Sipress’s life, however, is less singular. His memories are nice but not spectacular—I felt I had read this growing-up-in-New York in the 1950s story a few times over. But Sipress excels—his creativity sparkles—with his comics, which are fortunately added throughout the book. A long-time New Yorker cartoonist, Sipress’s comics are simple, single-pane vignettes that do so much: They depict regular folks like ourselves, folks who often survive strange days in the hopes of understanding and usually share one cutting and incisive line to sum it up.
For example: A couple in their living room—a common setting for Sipress—and the husband says, “I know that change is a normal part of life, but I prefer the other parts.” Who doesn’t relate to that? I certainly do, but I never thought to phrase it in that way. When change is coming, usually the other parts of life are easy for me to forget, or at least feel like they are in a faraway land I barely remember.
Another one: The setting is a medieval torture chamber, and two men in executioners’ hoods stand waiting for the poor sap being brought in by a soldier. One whispers to the other, “Don’t forget to call it a ‘procedure’—makes it less scary.” I laughed out loud. Like me, Sipress has picked up on the language of a doctor’s office, a place of often of painful and bizarre—you could say creative—treatments, a place of disconnection between words and feelings.

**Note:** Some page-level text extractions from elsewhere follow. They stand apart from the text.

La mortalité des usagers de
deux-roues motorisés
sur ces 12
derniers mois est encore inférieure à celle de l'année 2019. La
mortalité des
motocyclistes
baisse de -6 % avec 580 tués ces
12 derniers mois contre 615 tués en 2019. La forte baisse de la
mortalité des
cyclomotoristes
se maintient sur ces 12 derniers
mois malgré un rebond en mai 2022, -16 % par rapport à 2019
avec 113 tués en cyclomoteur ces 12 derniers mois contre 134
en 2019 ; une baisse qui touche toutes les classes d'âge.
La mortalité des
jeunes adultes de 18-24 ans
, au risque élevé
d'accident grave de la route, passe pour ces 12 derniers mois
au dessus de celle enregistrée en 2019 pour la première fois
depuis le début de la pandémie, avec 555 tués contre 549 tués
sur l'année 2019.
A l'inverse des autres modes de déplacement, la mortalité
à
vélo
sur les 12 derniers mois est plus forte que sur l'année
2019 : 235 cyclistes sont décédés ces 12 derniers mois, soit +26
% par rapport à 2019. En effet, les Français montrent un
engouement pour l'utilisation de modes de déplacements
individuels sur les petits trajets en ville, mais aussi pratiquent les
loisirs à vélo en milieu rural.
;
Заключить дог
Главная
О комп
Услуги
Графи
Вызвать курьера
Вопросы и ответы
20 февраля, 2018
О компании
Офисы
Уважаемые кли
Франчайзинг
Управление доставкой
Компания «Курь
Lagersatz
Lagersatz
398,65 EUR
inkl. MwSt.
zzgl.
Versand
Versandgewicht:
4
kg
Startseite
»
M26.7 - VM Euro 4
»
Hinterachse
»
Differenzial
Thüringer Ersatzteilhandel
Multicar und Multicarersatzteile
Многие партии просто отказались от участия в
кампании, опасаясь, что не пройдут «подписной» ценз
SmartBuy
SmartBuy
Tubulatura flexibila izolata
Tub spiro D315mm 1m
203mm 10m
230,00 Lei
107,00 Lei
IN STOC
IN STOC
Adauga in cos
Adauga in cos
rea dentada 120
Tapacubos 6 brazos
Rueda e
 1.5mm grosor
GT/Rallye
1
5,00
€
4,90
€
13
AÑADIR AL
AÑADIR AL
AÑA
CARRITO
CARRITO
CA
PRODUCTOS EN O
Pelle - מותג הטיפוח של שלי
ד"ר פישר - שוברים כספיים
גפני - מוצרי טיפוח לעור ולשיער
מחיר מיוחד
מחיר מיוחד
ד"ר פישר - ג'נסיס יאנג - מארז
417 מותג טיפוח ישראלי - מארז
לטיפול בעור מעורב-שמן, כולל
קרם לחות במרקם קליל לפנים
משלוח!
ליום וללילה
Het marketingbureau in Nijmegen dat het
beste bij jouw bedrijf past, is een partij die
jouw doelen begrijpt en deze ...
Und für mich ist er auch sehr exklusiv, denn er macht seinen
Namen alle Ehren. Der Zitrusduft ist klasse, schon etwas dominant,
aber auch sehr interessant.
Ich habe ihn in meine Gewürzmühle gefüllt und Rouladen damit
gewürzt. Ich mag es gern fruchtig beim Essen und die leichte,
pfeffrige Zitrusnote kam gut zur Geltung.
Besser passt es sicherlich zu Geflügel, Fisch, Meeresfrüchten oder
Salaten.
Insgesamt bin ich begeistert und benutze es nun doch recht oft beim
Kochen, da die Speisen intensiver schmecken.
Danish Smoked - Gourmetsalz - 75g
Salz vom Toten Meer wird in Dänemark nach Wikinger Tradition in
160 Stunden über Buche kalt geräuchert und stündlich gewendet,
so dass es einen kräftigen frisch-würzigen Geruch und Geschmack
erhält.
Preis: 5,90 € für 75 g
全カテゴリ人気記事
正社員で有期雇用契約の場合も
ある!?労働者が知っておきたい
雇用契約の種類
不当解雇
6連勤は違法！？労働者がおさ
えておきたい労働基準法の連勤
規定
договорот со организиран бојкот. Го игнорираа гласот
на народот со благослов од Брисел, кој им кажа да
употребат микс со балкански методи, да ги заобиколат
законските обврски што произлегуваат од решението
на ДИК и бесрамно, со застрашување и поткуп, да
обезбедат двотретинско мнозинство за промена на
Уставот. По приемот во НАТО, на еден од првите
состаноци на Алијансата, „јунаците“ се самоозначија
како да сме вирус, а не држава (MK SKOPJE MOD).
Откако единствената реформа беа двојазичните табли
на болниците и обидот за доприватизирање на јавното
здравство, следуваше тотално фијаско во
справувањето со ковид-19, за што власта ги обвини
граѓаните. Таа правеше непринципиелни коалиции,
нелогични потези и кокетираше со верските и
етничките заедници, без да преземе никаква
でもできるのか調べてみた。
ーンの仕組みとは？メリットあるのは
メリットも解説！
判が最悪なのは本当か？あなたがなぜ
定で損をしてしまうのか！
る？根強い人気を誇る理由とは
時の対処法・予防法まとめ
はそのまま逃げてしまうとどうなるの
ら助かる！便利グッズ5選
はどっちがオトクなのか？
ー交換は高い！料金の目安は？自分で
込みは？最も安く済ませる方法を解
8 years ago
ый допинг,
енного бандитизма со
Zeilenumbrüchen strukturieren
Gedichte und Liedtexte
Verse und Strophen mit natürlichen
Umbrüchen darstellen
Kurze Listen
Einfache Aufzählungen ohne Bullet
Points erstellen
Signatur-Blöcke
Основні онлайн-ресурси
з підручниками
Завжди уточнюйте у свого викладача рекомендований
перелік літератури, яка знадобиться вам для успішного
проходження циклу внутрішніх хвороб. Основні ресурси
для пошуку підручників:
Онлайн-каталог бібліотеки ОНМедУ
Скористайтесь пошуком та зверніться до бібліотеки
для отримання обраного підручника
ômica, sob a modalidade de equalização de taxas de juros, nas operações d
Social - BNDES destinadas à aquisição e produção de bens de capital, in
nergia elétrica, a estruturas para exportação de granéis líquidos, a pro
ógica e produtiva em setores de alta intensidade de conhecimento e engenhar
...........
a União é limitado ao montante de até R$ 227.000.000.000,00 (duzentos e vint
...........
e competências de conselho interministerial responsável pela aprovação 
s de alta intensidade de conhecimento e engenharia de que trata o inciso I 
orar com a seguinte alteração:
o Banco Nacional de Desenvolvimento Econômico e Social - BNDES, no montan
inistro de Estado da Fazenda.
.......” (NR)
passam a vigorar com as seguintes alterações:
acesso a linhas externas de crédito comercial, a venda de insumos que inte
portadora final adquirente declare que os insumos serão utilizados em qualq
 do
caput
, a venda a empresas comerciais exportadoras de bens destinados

This, to me, is the spark of creative approach that strikes me with awe. Whereas one person may interpret daily frustrations through other mediums—say, a podcast, or a short film—Sipress takes the exact same material, adds one single sketchy image, and can condense it into one incisive line of dialogue. And this simple act can reach across miles and generations, from a New York Boomer to a Kansas Gen Xer, and make her laugh and see the connections we have to one another. Isn’t that marvelous?